After considerable planning and international video calls (the first time I’d even heard of Zoom) we arrived in Freetown on Thursday March 12 with a view to delivering a week-long long script and story Film Lab to 30 young Sierra Leoneans the following Monday 16th until Friday 20th
By Sunday 15th, while we were sitting in the tropical sun on a beautiful deserted Sierra Leone beach, it was clear that the world was going into lockdown. Our airline AirFrance announced that all flights after Tuesday 17th would be cancelled.
On Monday the UK High Commission advised us to leave – so we booked the next flight and left that afternoon.
We said hello to the Film Lab participants, expressed our apologies, packed our bags and 24 hours later I was back in Hull.
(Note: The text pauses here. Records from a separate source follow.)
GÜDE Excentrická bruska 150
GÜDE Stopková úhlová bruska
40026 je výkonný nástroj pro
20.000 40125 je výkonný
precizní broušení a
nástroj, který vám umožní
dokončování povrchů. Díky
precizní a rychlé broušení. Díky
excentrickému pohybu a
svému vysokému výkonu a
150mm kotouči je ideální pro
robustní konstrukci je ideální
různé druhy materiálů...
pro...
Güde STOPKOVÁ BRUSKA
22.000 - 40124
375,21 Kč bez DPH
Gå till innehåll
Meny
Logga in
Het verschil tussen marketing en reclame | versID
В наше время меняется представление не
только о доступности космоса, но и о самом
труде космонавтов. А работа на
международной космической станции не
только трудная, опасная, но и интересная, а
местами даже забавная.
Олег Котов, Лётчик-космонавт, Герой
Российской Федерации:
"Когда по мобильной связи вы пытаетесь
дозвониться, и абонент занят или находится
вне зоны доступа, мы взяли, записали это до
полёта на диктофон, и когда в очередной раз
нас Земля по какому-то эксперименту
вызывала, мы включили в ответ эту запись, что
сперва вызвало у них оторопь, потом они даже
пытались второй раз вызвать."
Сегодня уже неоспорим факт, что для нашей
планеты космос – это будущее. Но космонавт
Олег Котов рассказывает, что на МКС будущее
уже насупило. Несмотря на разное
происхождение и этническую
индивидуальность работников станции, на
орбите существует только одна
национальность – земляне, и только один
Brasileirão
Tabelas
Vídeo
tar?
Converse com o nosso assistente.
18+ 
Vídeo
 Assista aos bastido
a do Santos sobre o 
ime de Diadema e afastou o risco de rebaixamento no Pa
We’d been so excited to work with FMC and the young people in Freetown, a city that we love – it was such a disappointment not to be able to see the fruits of our ideas and planning.
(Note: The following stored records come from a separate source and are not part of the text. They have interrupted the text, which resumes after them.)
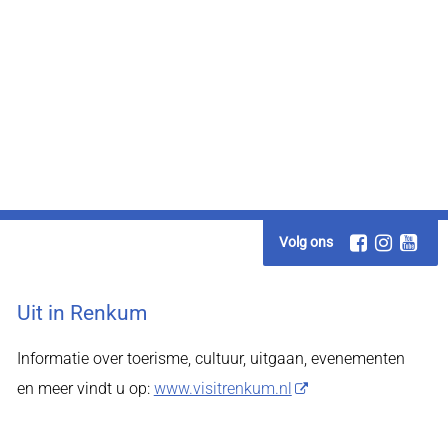
Volg ons
Uit in Renkum
Informatie over toerisme, cultuur, uitgaan, evenementen
en meer vindt u op:
www.visitrenkum.nl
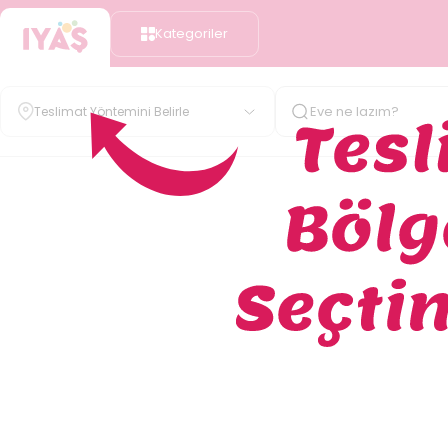
Kategoriler
Teslimat Yöntemini Belirle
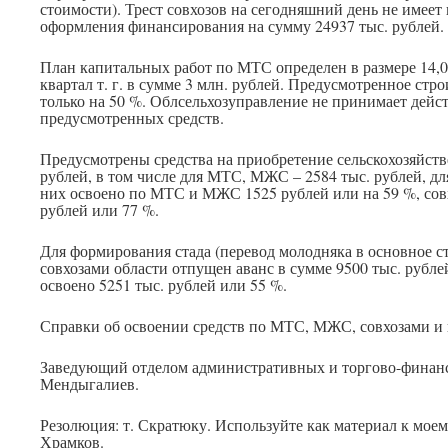
стоимости). Трест совхозов на сегодняшний день не имее
оформления финансирования на сумму 24937 тыс. рублей.
План капитальных работ по МТС определен в размере 14,06
квартал т. г. в сумме 3 млн. рублей. Предусмотренное стр
только на 50 %. Облсельхозуправление не принимает дейс
предусмотренных средств.
Предусмотрены средства на приобретение сельскохозяйст
рублей, в том числе для МТС, МЖС – 2584 тыс. рублей, для
них освоено по МТС и МЖС 1525 рублей или на 59 %, совх
рублей или 77 %.
Для формирования стада (перевод молодняка в основное ст
совхозами области отпущен аванс в сумме 9500 тыс. рублей
освоено 5251 тыс. рублей или 55 %.
Справки об освоении средств по МТС, МЖС, совхозами и 
Заведующий отделом административных и торгово-финан
Мендыгалиев.
Резолюция: т. Скратюку. Используйте как материал к моему 
Храмков.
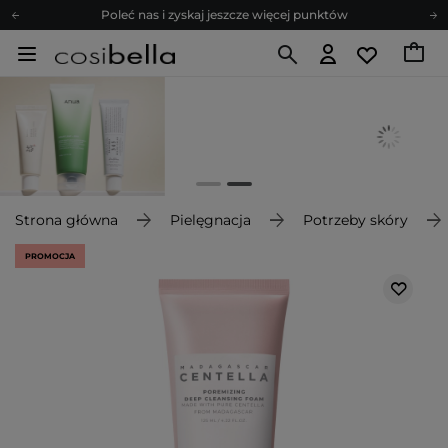
Poleć nas i zyskaj jeszcze więcej punktów
Zapisz się na newsletter pełen porad
Bezpłatne konsultacje kosmetologiczne
Z nami to możliwe! Realizacja zamówienia do 24h.
Poleć nas i zyskaj jeszcze więcej punktów
Zapisz się na newsletter pełen porad
Strona główna
Pielęgnacja
Potrzeby skóry
PROMOCJA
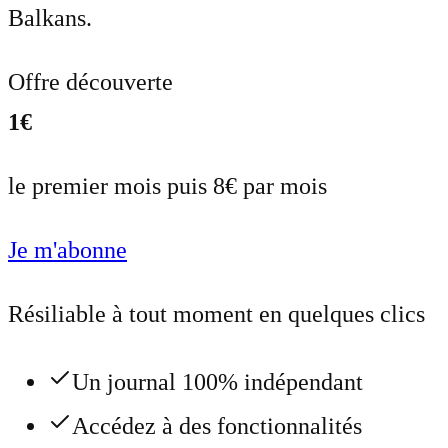
Balkans.
Offre découverte
1€
le premier mois puis 8€ par mois
Je m'abonne
Résiliable à tout moment en quelques clics
Un journal 100% indépendant
Accédez à des fonctionnalités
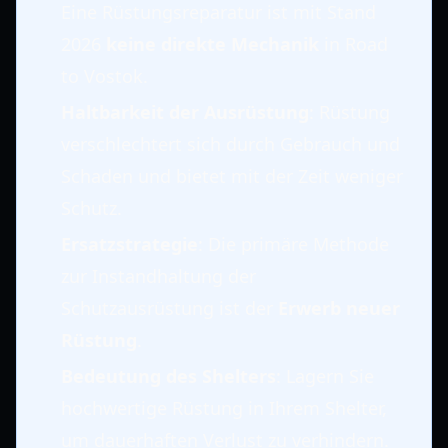
Eine Rüstungsreparatur ist mit Stand
2026
keine direkte Mechanik
in Road
to Vostok.
Haltbarkeit der Ausrüstung
: Rüstung
verschlechtert sich durch Gebrauch und
Schaden und bietet mit der Zeit weniger
Schutz.
Ersatzstrategie
: Die primäre Methode
zur Instandhaltung der
Schutzausrüstung ist der
Erwerb neuer
Rüstung
.
Bedeutung des Shelters
: Lagern Sie
hochwertige Rüstung in Ihrem Shelter,
um dauerhaften Verlust zu verhindern.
However, thanks to the fact that we’d arrived early and worked closely our FMC friends were able to continue for the week. The first Freetown Film Lab was a great success.
The second Lab was due in May – with the British Council’s support we’ve postponed that until February 2021; and we’re still waiting to see whether restrictions will be lifted enabling us to return to deliver more workshops in August and November.
After 15 years of working in Freetown in close collaboration with Lansana it will be an honour to play some small role in helping to develop film-making skills and create opportunities in Sierra Leone.
We’re working hard on planning for the continuation of Freetown Film Labs – an excellent British Council initiative – whether that means digital delivery of the next workshops or, hopefully, getting our feet back on the ground in Freetown.